_WORK INSTRUCTIONS_
Across the entries below, determine how many lines include the word "left". State only the resulting number.
START RECORDS PROVIDED
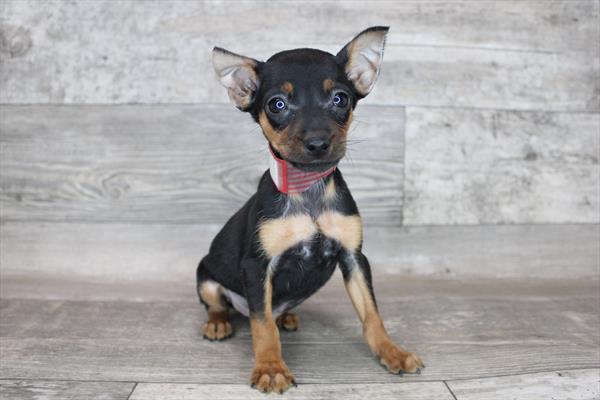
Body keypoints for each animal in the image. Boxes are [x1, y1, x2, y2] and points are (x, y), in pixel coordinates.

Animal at [197, 27, 422, 394]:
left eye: (340, 99)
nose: (318, 143)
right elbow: (262, 326)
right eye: (277, 104)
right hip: (206, 277)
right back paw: (218, 324)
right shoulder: (257, 266)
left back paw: (287, 316)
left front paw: (392, 352)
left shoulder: (354, 257)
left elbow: (372, 314)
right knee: (221, 306)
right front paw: (271, 367)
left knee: (275, 312)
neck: (307, 187)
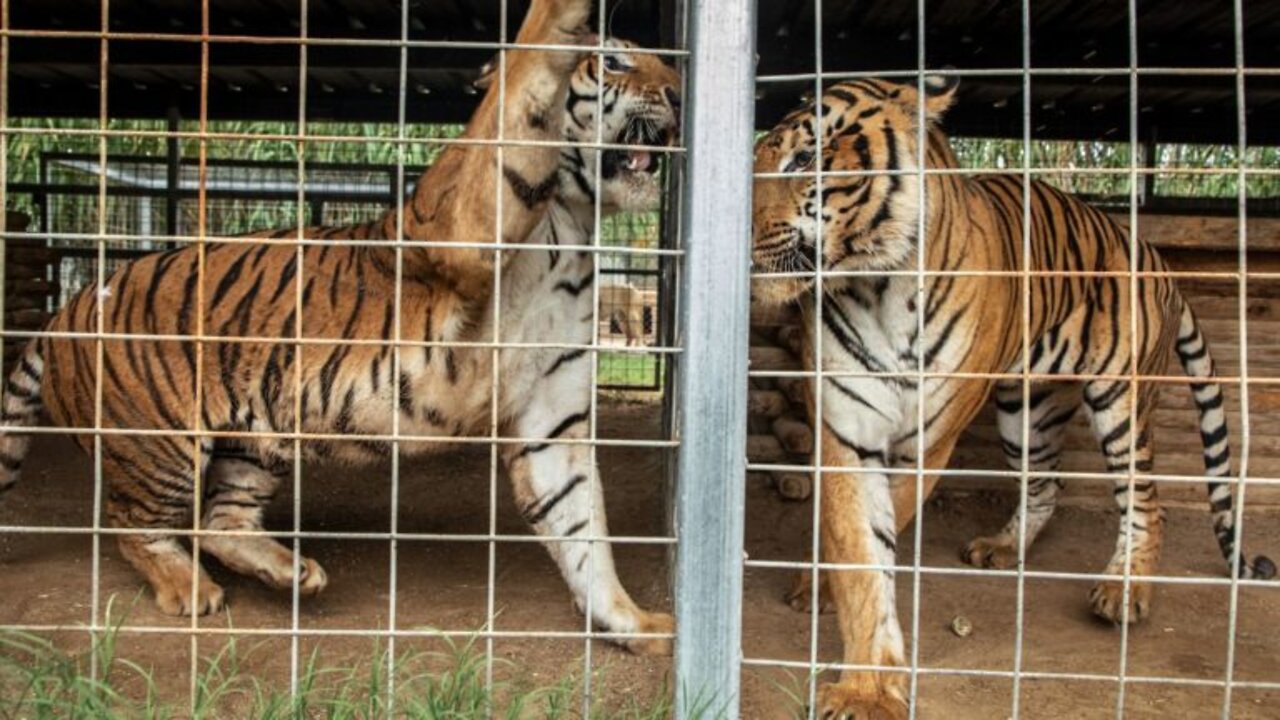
END RECORDS PROVIDED
_TASK ANSWER_
6